Problem to solve »
A verbatim repetition of the data below is requested, without images.

**** Material shown

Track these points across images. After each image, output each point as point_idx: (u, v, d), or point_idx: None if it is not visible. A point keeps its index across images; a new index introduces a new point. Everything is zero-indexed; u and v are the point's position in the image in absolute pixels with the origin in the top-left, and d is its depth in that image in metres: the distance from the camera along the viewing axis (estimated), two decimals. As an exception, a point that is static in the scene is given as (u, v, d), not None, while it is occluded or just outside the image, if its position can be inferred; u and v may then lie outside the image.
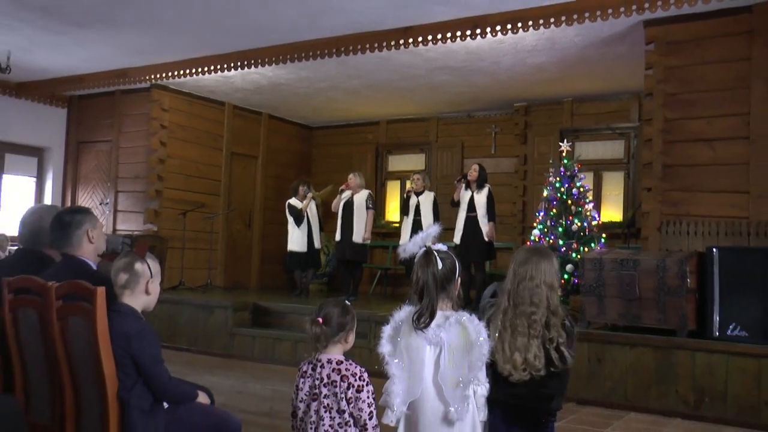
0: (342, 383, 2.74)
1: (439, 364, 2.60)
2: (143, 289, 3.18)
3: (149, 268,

********

Expected output »
Track these points across images. After each image, output each point as point_idx: (u, v, d), or point_idx: None if it is not visible. A point keeps its index across images; a new index introduces a new point. Everything is zero-indexed; u and v are the point's position in the image in absolute pixels with the origin in the top-left, and d is its depth in that image in metres: the distance from the camera along the viewing axis (estimated), two decimals. As an exception, a point that is static in the scene is given as (u, v, d), not None, while it is occluded or just outside the image, if its position can be inferred; u and v may then lie outside the image.
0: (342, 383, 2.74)
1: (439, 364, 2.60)
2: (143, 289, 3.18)
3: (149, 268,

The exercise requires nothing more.